José Eduardo dos Santos anunciou que abandonará o poder ao fim de 38 anos e todos os olhos estão postos na transição política em Luanda, com eleições presidenciais marcadas para 23 de agosto. Mas Angola não é o único país em África que vai a votos. Este ano há outras 11 votações naquele continente e a tensão política pode aumentar.
Segundo um guia de risco político elaborado pelo grupo segurador Aon para 2017, a incerteza naquela região resulta não apenas das eleições mas também das “complexas ameaças de grupos extremistas, como o Estado Islâmico na África Ocidental, Boko Haram, AQIM e al-Shabaab”. O cenário de crise dos dois últimos anos, que levou à intervenção do FMI em vários países, é outro dos fatores apontados.
Ana Lúcia Sá, especialista em estudos africanos do ISCTE, concorda que as eleições podem aumentar a tensão nestes países. “Tem-se considerado que as eleições em África não têm significado democratização […] Há um risco elevado de tensão política associado aos momentos eleitorais”, considera, salientando a “pouca cultura democrática” da região.
“Dos países da África Subsariana, oito são considerados livres ou democráticos pela Freedom House”, salienta, apontando ainda a “fraqueza de instituições” e “o controlo que os incumbentes têm do processo eleitoral”.
Angola é um dos focos apontados pela Aon. A saída de José Eduardo dos Santos pode conduzir à “fragmentação política”, alterações legais e iniciativas que comprometam o meio ambiente, considera a seguradora.
Vitória provável do MPLA
Contudo, Ana Lúcia Sá considera que Angola é um dos países onde “é expectável que não ocorra alternância do poder”. A opinião é partilhada por Paulo Guilherme, analista do Africa Monitor. “Dada a desproporção de meios entre o MPLA e a oposição, João Lourenço, candidato do MPLA, é, de facto, o mais provável vencedor das eleições”, argumenta [ver caixa].
O relatório da Aon destaca ainda Etiópia, Quénia, Moçambique, Nigéria, Ruanda, África do Sul e Zimbabwe. No entanto, regista melhorias nas notações de risco da Guiné, Gana, Madagáscar e Ruanda. Já as Ilhas Comores, Djibouti, Etiópia, Moçambique e Zimbabwe registam deteriorações na avaliação de risco.
“Há países onde é expectável que ocorram protestos associados às eleições, como a República Democrática do Congo”, frisa Ana Lúcia Sá.
A alternância de poder no país pode ser a primeira transição pacífica desde 1960. No meio de uma crise política e violência extrema, os partidos políticos chegaram a acordo, estabelecendo que o presidente Joseph Kabila não pode alterar a Constituição do país para permitir que se candidate a um terceiro mandato, e que a mesma não pode ser alterada durante o período de transição.

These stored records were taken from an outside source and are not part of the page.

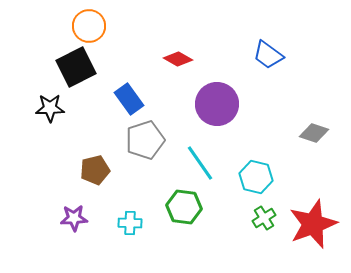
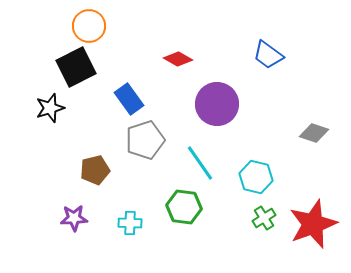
black star: rotated 16 degrees counterclockwise
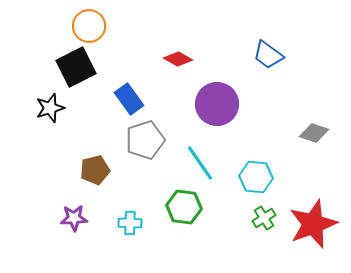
cyan hexagon: rotated 8 degrees counterclockwise
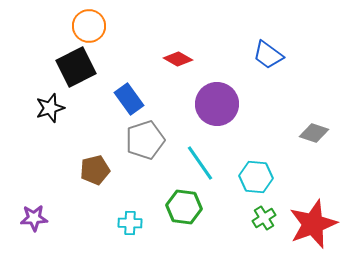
purple star: moved 40 px left
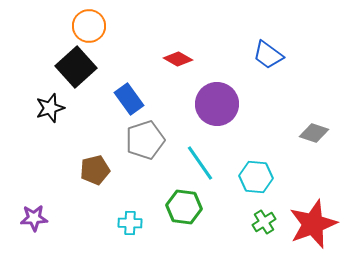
black square: rotated 15 degrees counterclockwise
green cross: moved 4 px down
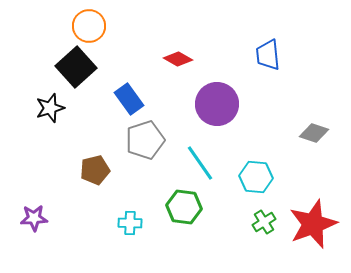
blue trapezoid: rotated 48 degrees clockwise
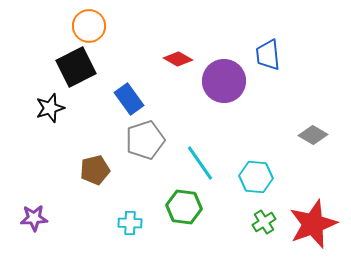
black square: rotated 15 degrees clockwise
purple circle: moved 7 px right, 23 px up
gray diamond: moved 1 px left, 2 px down; rotated 12 degrees clockwise
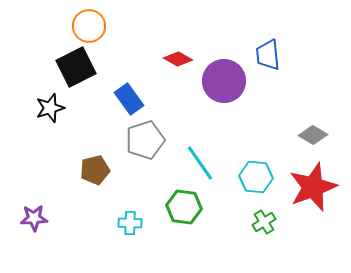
red star: moved 37 px up
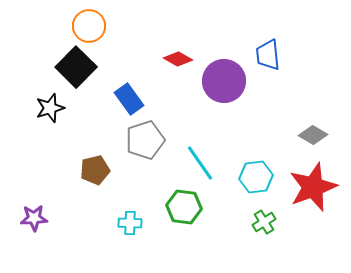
black square: rotated 18 degrees counterclockwise
cyan hexagon: rotated 12 degrees counterclockwise
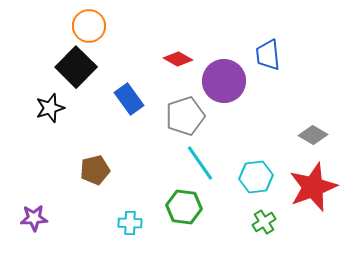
gray pentagon: moved 40 px right, 24 px up
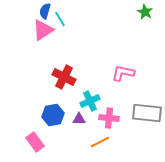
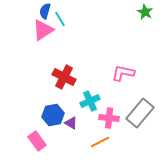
gray rectangle: moved 7 px left; rotated 56 degrees counterclockwise
purple triangle: moved 8 px left, 4 px down; rotated 32 degrees clockwise
pink rectangle: moved 2 px right, 1 px up
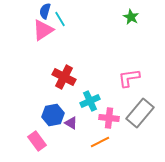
green star: moved 14 px left, 5 px down
pink L-shape: moved 6 px right, 5 px down; rotated 20 degrees counterclockwise
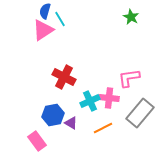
pink cross: moved 20 px up
orange line: moved 3 px right, 14 px up
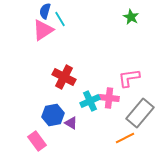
orange line: moved 22 px right, 10 px down
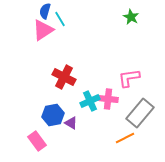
pink cross: moved 1 px left, 1 px down
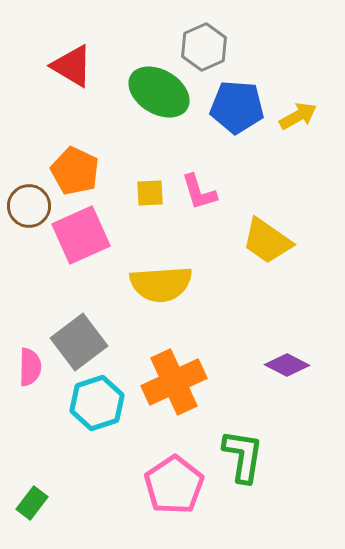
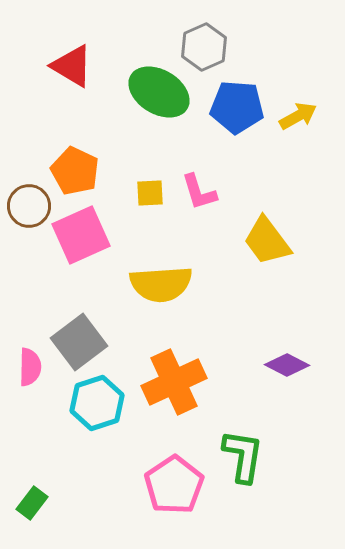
yellow trapezoid: rotated 18 degrees clockwise
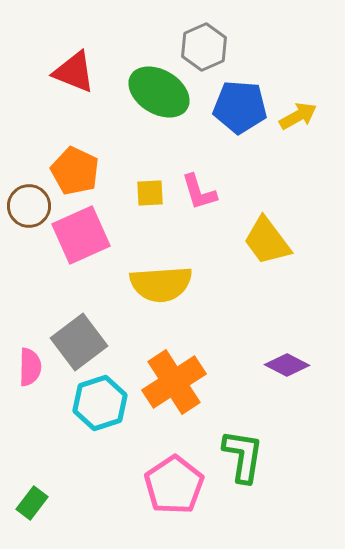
red triangle: moved 2 px right, 6 px down; rotated 9 degrees counterclockwise
blue pentagon: moved 3 px right
orange cross: rotated 8 degrees counterclockwise
cyan hexagon: moved 3 px right
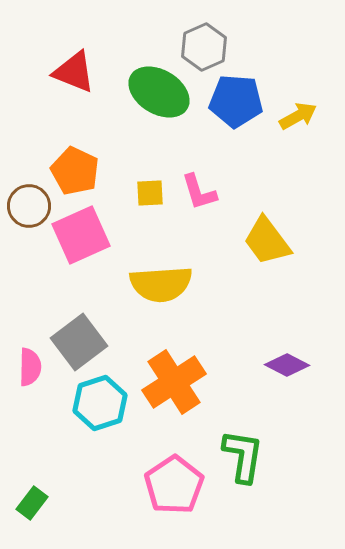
blue pentagon: moved 4 px left, 6 px up
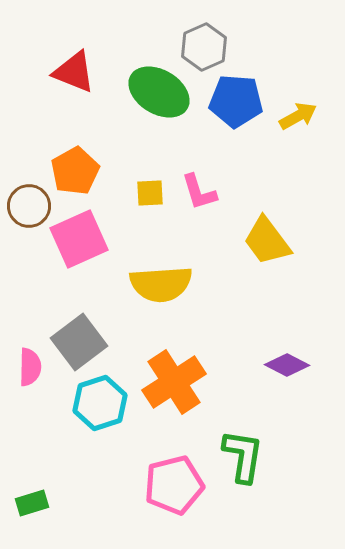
orange pentagon: rotated 18 degrees clockwise
pink square: moved 2 px left, 4 px down
pink pentagon: rotated 20 degrees clockwise
green rectangle: rotated 36 degrees clockwise
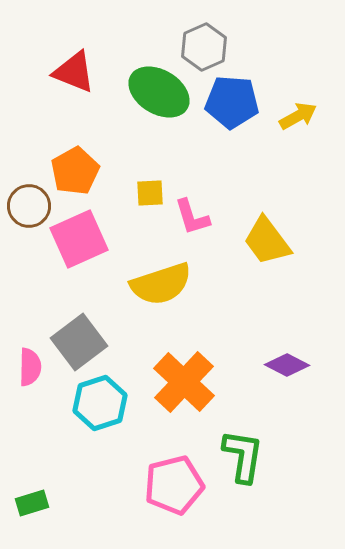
blue pentagon: moved 4 px left, 1 px down
pink L-shape: moved 7 px left, 25 px down
yellow semicircle: rotated 14 degrees counterclockwise
orange cross: moved 10 px right; rotated 14 degrees counterclockwise
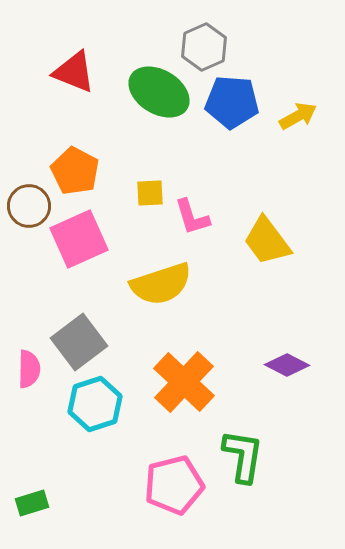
orange pentagon: rotated 15 degrees counterclockwise
pink semicircle: moved 1 px left, 2 px down
cyan hexagon: moved 5 px left, 1 px down
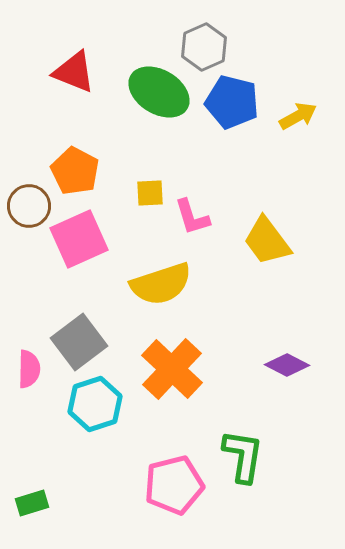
blue pentagon: rotated 10 degrees clockwise
orange cross: moved 12 px left, 13 px up
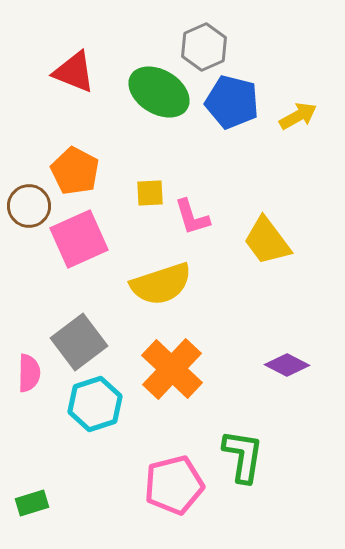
pink semicircle: moved 4 px down
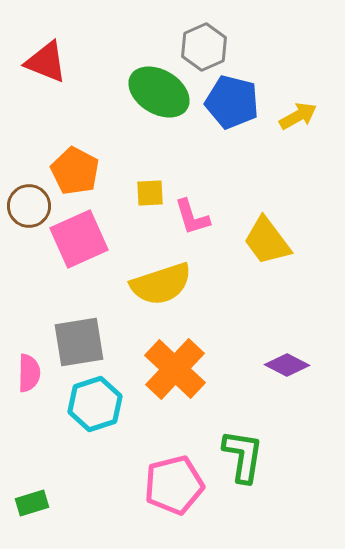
red triangle: moved 28 px left, 10 px up
gray square: rotated 28 degrees clockwise
orange cross: moved 3 px right
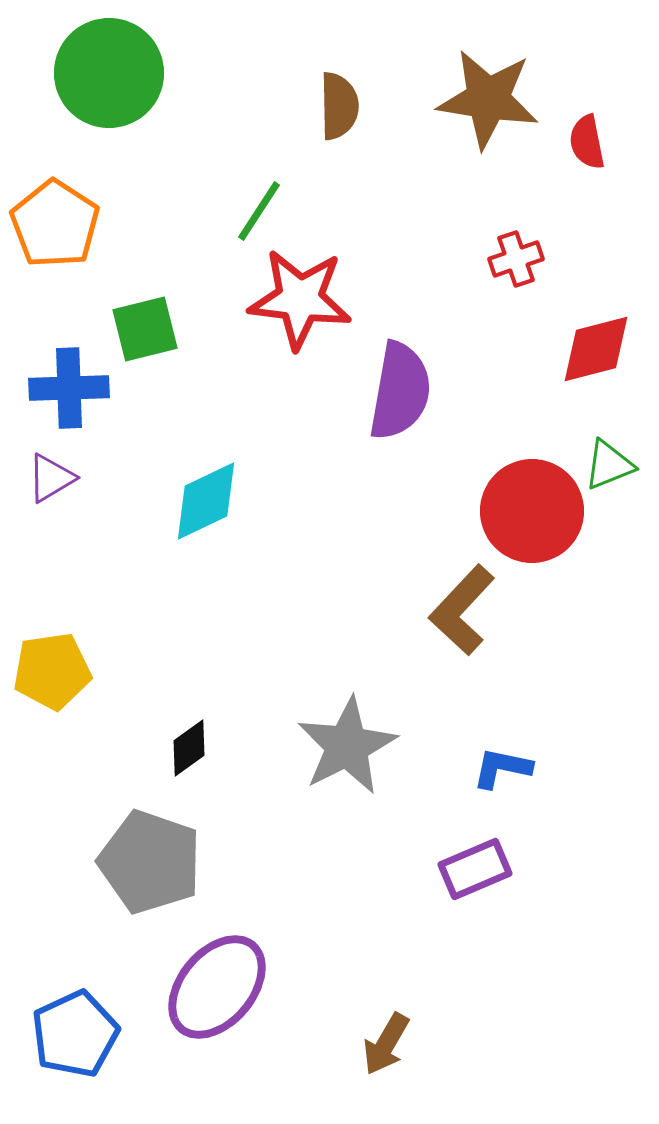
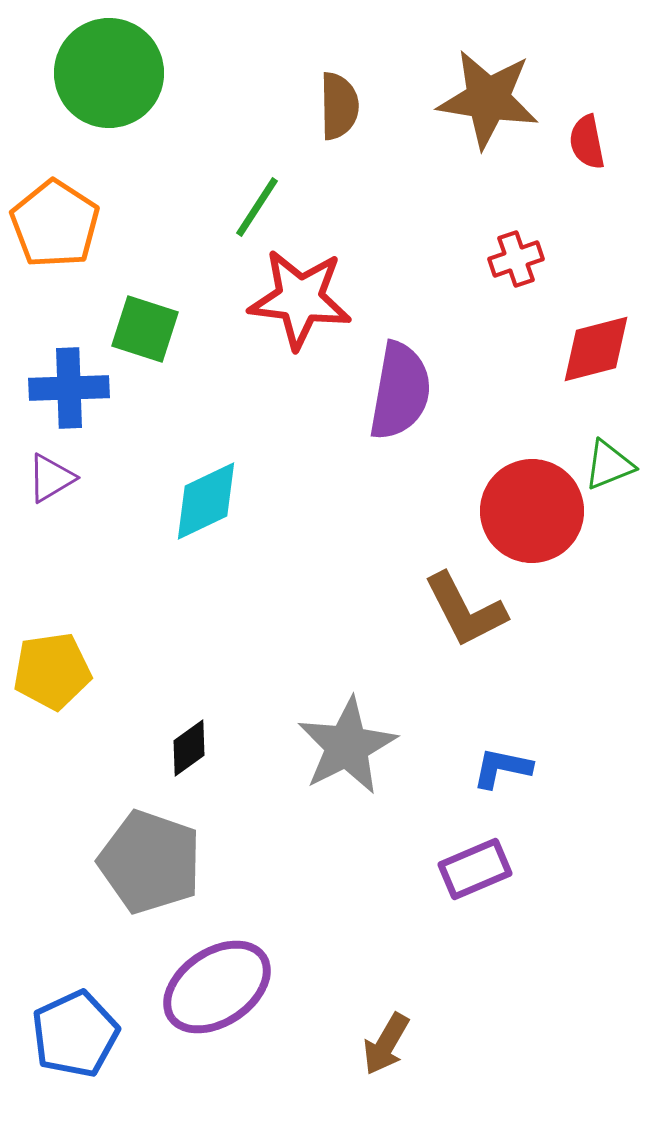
green line: moved 2 px left, 4 px up
green square: rotated 32 degrees clockwise
brown L-shape: moved 3 px right; rotated 70 degrees counterclockwise
purple ellipse: rotated 16 degrees clockwise
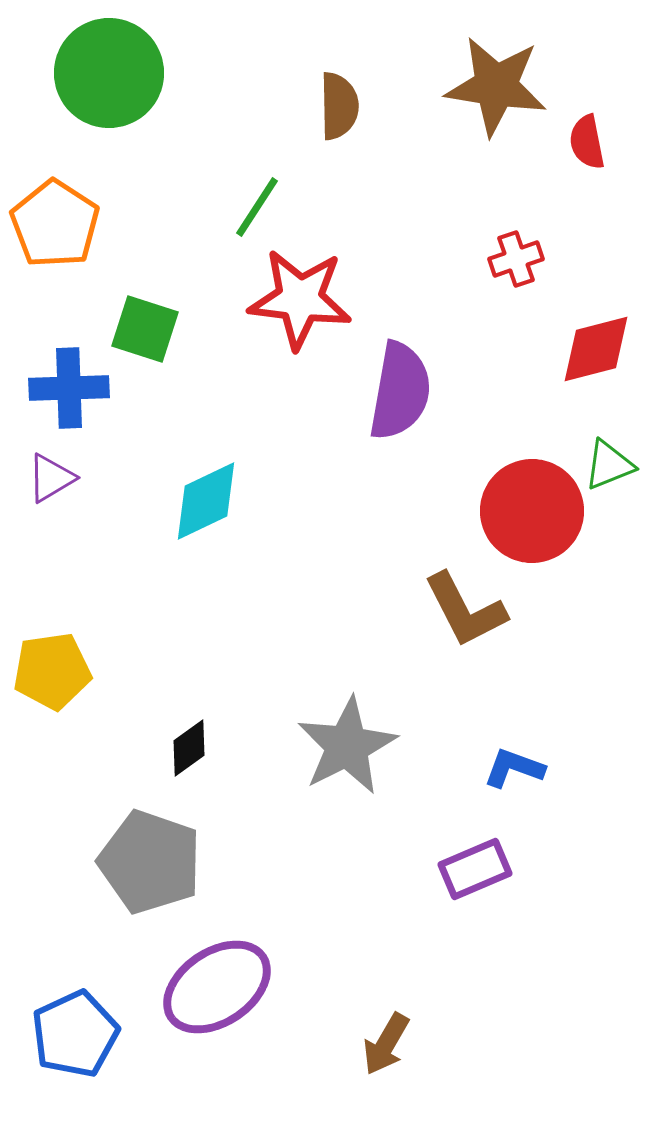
brown star: moved 8 px right, 13 px up
blue L-shape: moved 12 px right; rotated 8 degrees clockwise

“É necessário considerar os fatores prévios às eleições que potenciam a existência de protestos ou o fortalecimento dos regimes autocráticos por via das eleições. A repressão, a censura ou a prisão de líderes da oposição e da sociedade civil são usadas para a manutenção no poder”, considera Ana Lúcia Sá.
No entanto, exemplos como a transição na Gâmbia, em que Yahya Jammeh perdeu as eleições para o candidato da oposição e abandonou o país, ou a Somália, onde Mohamed Abdullahi Mohamed foi eleito presidente e o seu antecessor cumpriu apenas um mandato, mostram que têm existido transições pacíficas.
“Têm surgido fatores surpresa que estão a obrigar a repensar a forma como se analisa a democratização, a alternância do poder e o papel das oposições e da sociedade civil em alguns contextos africanos”, diz a especialista em estudos africanos.